» The request
Rewrite the data below as a numbered list, from the first line through the line containing "family: Salpingidae", including both. Leave out blank lines.

» Stored entries
* * *

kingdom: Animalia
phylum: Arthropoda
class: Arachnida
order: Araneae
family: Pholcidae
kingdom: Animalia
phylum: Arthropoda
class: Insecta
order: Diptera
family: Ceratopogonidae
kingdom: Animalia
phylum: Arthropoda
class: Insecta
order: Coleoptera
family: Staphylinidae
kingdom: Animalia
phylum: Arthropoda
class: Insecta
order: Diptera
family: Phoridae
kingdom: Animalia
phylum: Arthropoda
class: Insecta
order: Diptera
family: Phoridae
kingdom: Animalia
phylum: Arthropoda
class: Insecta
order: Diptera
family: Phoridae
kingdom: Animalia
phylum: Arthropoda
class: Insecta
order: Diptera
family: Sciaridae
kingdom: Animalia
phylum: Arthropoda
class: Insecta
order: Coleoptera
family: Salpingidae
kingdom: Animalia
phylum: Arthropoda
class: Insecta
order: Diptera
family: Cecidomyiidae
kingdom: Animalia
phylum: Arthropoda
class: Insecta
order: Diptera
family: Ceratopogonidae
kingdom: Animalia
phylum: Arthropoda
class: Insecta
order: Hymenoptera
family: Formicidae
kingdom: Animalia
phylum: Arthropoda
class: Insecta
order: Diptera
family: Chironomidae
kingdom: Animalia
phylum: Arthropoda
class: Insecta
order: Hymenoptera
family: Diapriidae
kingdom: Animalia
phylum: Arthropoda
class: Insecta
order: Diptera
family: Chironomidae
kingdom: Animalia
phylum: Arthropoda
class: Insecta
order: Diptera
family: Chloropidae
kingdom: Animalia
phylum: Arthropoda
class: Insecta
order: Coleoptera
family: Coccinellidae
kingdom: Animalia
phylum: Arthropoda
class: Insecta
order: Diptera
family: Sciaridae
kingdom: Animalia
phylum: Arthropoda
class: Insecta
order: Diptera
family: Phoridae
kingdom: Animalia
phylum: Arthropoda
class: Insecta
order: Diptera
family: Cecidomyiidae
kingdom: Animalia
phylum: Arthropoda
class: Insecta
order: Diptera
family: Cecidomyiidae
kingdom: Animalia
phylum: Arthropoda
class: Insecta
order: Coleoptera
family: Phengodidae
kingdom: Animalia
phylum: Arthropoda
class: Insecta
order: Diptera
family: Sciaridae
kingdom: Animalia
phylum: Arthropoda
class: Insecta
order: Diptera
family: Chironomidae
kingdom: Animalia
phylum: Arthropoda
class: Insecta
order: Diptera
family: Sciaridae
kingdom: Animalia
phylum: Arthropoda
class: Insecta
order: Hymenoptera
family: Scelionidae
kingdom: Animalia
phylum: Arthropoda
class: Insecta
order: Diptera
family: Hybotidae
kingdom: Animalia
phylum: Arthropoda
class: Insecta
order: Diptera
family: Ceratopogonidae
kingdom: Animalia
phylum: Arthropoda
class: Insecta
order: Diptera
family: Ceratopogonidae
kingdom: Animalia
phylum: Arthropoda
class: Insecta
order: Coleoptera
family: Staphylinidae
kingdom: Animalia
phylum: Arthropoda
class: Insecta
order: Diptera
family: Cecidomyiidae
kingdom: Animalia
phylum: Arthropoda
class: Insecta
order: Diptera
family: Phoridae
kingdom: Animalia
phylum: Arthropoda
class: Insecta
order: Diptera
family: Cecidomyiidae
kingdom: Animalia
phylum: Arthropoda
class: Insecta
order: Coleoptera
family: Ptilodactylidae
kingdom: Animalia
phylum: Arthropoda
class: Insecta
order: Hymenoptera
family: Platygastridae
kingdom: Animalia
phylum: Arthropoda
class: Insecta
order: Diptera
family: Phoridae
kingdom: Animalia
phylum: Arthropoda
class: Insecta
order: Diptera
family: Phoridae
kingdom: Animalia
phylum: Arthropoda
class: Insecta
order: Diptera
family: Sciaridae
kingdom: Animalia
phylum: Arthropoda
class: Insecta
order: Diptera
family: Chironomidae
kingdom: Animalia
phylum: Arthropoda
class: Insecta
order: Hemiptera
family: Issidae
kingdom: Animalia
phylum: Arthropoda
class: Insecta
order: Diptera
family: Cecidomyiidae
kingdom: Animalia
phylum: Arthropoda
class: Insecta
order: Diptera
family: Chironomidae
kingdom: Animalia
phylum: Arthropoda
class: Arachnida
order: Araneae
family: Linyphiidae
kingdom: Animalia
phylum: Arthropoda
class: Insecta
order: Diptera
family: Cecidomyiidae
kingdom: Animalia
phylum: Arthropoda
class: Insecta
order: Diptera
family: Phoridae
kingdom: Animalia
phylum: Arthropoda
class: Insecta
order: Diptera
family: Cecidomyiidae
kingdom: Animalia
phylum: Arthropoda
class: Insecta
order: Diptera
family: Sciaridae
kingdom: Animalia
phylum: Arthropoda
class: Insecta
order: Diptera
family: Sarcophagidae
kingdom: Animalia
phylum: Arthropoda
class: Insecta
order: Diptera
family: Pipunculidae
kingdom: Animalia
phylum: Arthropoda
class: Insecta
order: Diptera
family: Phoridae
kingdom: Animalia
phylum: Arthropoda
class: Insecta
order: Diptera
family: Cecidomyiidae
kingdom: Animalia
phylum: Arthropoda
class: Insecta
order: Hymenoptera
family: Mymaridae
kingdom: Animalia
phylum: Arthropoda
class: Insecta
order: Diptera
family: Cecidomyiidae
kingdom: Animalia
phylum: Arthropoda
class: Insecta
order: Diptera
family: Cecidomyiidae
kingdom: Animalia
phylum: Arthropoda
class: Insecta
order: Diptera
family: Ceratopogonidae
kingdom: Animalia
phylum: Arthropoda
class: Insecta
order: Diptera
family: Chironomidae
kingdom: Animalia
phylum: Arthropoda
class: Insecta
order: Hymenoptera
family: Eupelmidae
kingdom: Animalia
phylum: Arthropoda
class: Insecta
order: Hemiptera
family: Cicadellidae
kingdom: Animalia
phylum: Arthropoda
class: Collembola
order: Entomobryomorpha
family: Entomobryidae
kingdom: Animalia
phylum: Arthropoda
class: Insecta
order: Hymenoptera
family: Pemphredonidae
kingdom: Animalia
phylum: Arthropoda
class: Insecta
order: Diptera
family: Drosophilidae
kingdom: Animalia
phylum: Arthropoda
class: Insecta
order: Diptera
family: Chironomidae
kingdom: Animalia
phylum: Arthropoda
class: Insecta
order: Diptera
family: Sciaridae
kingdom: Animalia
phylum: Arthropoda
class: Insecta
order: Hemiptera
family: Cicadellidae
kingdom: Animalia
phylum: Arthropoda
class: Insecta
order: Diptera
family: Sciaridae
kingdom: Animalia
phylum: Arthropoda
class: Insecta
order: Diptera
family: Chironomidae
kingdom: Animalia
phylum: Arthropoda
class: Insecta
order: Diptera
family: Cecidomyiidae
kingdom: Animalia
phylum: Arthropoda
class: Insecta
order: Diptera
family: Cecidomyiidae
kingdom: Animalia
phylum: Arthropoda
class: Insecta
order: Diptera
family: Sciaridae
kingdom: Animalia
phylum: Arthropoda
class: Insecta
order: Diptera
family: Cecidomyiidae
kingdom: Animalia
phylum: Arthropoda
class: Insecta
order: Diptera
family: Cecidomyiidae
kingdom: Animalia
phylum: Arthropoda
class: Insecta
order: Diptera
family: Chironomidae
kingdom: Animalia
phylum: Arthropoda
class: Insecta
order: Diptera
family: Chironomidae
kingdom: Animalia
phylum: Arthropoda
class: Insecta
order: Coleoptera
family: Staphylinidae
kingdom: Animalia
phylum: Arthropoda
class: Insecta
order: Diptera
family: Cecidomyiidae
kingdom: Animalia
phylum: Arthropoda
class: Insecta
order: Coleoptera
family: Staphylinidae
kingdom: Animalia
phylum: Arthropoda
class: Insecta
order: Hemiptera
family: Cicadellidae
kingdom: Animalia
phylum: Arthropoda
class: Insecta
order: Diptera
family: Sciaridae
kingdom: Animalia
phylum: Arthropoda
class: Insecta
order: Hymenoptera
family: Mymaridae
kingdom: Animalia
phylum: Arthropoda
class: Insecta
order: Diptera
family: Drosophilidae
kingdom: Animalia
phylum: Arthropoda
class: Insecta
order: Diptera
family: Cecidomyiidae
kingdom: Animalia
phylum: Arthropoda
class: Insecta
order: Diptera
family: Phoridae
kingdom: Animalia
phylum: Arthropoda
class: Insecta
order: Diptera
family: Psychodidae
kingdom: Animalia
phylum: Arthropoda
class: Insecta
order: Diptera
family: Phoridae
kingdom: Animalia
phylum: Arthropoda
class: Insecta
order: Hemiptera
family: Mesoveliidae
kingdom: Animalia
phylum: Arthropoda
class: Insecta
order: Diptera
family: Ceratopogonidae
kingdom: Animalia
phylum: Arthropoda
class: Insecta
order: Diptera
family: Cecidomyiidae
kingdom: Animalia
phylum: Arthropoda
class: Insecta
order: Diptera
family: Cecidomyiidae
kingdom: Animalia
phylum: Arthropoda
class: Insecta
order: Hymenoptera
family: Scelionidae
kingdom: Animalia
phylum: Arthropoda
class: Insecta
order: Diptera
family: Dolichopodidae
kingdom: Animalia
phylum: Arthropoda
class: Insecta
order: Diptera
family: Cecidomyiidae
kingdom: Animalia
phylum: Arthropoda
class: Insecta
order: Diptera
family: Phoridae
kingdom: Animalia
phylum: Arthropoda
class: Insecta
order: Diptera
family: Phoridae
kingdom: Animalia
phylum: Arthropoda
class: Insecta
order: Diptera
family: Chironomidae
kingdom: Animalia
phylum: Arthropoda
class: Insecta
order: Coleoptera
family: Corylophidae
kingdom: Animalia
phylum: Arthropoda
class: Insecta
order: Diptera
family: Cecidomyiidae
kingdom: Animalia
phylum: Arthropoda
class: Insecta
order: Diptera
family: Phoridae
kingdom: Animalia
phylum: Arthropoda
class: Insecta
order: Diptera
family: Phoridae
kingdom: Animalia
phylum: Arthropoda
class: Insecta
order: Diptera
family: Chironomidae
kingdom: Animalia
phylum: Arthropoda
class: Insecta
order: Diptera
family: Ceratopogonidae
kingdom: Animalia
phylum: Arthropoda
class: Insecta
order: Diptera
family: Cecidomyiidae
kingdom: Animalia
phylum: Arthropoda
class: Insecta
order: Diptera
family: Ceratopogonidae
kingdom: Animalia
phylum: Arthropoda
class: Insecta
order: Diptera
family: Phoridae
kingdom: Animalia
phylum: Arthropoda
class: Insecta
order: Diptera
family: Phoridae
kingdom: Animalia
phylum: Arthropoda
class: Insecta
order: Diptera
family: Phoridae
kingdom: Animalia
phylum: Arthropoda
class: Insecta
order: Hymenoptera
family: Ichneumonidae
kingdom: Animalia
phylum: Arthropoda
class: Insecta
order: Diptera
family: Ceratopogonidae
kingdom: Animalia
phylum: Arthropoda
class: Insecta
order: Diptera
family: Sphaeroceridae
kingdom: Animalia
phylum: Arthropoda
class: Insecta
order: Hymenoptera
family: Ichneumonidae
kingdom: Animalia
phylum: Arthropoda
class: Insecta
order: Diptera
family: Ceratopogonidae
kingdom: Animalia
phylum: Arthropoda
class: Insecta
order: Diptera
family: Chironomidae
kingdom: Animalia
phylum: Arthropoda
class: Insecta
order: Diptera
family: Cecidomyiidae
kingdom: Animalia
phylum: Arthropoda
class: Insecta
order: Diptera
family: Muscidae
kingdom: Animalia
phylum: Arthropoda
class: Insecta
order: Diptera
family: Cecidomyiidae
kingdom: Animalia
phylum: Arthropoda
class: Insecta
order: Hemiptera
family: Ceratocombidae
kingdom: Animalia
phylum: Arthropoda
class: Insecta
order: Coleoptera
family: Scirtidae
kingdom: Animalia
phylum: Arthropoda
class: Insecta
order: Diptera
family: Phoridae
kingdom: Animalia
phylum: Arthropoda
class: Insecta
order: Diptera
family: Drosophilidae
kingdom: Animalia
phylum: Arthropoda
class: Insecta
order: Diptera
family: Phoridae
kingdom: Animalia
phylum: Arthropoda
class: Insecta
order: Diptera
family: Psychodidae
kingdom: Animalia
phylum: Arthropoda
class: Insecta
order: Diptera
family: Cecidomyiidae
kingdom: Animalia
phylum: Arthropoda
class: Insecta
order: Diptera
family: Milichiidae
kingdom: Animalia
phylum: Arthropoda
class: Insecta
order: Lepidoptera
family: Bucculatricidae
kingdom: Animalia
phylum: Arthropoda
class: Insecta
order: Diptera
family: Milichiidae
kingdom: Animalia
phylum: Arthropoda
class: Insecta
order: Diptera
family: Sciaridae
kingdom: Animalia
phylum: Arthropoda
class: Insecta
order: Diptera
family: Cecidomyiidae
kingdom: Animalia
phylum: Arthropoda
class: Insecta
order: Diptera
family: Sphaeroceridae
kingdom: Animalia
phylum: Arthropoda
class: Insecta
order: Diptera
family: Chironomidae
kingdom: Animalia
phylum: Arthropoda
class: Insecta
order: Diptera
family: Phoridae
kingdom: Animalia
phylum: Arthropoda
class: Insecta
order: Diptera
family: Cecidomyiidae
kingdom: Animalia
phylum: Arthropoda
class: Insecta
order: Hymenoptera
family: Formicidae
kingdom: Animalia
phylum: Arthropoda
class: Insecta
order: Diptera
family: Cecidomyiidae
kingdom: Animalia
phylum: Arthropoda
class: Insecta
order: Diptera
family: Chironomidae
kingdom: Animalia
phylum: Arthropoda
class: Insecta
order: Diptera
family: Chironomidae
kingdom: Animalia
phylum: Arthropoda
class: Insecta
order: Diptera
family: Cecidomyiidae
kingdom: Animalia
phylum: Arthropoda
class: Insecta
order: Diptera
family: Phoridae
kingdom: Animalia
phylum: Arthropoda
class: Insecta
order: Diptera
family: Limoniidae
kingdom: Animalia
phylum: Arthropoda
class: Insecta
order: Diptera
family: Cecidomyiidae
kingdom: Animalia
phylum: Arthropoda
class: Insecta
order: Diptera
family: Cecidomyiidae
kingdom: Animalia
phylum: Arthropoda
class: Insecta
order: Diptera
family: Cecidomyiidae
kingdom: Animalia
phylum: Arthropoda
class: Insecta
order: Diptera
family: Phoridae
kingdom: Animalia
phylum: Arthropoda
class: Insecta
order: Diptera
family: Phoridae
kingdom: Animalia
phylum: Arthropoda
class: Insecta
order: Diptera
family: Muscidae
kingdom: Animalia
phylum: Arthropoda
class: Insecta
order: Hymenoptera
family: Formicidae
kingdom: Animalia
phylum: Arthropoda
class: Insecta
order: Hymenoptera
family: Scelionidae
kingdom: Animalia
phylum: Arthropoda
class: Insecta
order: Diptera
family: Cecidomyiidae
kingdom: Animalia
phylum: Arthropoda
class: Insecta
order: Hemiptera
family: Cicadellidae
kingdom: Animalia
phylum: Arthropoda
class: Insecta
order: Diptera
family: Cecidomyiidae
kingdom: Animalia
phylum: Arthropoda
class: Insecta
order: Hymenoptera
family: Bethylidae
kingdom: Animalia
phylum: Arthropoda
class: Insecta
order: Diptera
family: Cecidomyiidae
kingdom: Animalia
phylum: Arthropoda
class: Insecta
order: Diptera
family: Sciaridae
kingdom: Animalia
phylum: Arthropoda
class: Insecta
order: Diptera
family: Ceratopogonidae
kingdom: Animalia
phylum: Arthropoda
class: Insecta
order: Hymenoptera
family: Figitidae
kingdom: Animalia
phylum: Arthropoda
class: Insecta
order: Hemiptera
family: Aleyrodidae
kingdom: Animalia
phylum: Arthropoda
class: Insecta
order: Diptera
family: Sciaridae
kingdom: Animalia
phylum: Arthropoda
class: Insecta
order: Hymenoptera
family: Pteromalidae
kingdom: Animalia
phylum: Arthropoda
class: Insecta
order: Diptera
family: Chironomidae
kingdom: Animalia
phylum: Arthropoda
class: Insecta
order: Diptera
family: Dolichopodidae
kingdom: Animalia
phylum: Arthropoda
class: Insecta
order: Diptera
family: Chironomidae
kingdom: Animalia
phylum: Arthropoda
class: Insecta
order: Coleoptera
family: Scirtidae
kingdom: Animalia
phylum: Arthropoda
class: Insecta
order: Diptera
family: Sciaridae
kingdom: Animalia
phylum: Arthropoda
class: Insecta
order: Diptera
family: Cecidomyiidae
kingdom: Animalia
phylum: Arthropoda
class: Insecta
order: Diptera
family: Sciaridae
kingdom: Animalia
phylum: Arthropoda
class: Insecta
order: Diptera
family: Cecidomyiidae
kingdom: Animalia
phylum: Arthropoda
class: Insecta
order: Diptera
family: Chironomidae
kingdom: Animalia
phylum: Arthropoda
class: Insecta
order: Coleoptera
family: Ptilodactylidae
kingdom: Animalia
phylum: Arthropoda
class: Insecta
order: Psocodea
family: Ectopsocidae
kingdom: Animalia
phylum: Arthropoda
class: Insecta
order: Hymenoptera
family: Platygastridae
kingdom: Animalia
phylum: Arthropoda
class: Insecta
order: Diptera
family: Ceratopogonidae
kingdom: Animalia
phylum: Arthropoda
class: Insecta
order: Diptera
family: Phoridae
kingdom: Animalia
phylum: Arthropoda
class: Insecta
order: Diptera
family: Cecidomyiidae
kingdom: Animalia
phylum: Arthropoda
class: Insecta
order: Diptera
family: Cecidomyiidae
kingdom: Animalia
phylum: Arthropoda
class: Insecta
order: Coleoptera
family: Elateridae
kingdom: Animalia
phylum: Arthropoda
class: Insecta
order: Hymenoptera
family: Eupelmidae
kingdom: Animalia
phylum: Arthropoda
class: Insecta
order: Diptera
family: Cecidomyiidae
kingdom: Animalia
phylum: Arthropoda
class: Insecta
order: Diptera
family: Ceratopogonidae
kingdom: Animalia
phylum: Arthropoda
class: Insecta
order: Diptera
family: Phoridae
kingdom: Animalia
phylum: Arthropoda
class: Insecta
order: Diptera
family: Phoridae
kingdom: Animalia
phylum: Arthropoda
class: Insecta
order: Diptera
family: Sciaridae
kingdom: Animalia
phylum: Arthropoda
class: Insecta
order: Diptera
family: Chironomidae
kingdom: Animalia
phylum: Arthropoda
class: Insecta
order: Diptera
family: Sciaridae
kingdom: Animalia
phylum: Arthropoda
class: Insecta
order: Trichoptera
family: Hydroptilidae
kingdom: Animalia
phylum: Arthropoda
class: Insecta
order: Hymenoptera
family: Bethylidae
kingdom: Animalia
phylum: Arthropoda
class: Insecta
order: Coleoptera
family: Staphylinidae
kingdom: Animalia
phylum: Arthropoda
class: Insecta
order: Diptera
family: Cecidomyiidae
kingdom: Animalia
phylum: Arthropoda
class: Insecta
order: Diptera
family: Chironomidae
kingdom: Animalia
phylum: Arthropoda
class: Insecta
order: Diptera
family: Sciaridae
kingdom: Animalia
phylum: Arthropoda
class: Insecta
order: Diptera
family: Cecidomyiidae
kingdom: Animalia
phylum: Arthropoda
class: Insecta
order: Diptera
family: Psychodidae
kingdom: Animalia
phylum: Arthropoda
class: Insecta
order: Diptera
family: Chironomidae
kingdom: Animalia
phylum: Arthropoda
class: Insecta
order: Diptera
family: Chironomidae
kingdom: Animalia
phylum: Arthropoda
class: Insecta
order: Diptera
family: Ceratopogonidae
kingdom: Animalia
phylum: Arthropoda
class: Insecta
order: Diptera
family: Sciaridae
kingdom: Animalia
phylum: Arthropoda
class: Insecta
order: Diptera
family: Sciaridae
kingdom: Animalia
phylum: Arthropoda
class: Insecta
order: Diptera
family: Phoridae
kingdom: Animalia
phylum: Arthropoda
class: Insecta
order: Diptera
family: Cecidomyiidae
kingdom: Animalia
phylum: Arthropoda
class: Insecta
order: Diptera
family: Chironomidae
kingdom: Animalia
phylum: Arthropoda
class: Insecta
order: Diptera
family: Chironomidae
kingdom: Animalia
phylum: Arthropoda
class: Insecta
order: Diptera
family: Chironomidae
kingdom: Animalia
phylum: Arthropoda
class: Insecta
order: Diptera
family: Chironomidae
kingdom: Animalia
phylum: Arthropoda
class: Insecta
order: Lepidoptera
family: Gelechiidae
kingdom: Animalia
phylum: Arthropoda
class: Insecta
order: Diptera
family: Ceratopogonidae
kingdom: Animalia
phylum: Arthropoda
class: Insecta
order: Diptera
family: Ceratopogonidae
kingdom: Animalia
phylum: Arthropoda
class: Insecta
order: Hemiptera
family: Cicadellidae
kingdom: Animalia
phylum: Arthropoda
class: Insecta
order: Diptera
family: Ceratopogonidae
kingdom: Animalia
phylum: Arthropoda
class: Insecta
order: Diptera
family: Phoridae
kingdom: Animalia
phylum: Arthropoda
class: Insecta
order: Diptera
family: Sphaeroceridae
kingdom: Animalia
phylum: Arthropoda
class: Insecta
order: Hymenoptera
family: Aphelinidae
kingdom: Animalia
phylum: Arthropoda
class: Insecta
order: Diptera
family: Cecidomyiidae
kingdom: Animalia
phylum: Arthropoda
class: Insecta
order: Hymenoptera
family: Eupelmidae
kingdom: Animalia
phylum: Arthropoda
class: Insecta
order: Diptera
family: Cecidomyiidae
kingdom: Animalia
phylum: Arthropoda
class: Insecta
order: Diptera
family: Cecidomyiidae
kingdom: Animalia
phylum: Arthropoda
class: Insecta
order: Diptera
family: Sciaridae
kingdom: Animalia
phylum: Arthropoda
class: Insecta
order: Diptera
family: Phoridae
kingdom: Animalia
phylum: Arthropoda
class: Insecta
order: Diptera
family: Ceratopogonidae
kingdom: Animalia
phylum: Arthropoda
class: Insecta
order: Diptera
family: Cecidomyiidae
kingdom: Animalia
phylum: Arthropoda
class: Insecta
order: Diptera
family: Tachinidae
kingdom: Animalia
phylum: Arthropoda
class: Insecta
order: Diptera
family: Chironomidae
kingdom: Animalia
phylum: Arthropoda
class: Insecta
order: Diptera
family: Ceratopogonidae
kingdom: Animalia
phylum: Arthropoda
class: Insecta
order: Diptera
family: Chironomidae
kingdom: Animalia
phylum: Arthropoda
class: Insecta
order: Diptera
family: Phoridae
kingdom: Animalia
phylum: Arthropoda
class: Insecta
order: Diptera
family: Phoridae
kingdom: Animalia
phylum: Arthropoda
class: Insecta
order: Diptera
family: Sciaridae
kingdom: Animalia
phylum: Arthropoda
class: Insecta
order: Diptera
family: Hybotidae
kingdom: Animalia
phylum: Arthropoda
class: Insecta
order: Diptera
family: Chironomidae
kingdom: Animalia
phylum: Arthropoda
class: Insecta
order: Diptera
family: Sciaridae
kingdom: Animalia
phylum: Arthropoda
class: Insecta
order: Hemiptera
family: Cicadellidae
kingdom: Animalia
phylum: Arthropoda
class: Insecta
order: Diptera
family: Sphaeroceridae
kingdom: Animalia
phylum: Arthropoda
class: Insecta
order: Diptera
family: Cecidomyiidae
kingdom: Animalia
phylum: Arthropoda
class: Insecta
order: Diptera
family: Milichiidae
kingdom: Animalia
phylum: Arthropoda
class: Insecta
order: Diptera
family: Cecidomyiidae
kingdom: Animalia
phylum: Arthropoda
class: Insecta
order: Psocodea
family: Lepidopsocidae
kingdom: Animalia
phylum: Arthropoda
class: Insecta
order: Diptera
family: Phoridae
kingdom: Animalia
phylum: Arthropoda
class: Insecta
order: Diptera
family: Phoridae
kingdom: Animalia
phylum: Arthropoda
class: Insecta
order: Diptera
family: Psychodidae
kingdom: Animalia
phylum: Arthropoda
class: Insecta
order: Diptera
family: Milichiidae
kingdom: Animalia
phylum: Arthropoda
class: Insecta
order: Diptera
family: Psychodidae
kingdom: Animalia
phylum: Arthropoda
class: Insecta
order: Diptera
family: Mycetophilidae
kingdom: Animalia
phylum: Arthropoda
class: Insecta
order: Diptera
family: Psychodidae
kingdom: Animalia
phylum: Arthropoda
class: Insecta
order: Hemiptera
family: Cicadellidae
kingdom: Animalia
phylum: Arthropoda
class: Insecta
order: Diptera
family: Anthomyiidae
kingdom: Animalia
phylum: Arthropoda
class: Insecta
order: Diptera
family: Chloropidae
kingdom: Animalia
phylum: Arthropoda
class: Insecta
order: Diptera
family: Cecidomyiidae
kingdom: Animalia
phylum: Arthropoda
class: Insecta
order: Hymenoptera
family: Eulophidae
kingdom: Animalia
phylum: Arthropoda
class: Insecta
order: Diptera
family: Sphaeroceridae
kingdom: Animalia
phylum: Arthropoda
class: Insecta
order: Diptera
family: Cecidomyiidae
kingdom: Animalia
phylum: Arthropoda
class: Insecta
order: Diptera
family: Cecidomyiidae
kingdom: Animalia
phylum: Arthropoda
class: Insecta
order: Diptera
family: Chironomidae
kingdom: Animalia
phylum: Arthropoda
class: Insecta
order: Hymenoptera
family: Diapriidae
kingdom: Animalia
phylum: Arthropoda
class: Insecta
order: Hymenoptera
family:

* * *

» Written solution
1. kingdom: Animalia
2. phylum: Arthropoda
3. class: Arachnida
4. order: Araneae
5. family: Pholcidae
6. kingdom: Animalia
7. phylum: Arthropoda
8. class: Insecta
9. order: Diptera
10. family: Ceratopogonidae
11. kingdom: Animalia
12. phylum: Arthropoda
13. class: Insecta
14. order: Coleoptera
15. family: Staphylinidae
16. kingdom: Animalia
17. phylum: Arthropoda
18. class: Insecta
19. order: Diptera
20. family: Phoridae
21. kingdom: Animalia
22. phylum: Arthropoda
23. class: Insecta
24. order: Diptera
25. family: Phoridae
26. kingdom: Animalia
27. phylum: Arthropoda
28. class: Insecta
29. order: Diptera
30. family: Phoridae
31. kingdom: Animalia
32. phylum: Arthropoda
33. class: Insecta
34. order: Diptera
35. family: Sciaridae
36. kingdom: Animalia
37. phylum: Arthropoda
38. class: Insecta
39. order: Coleoptera
40. family: Salpingidae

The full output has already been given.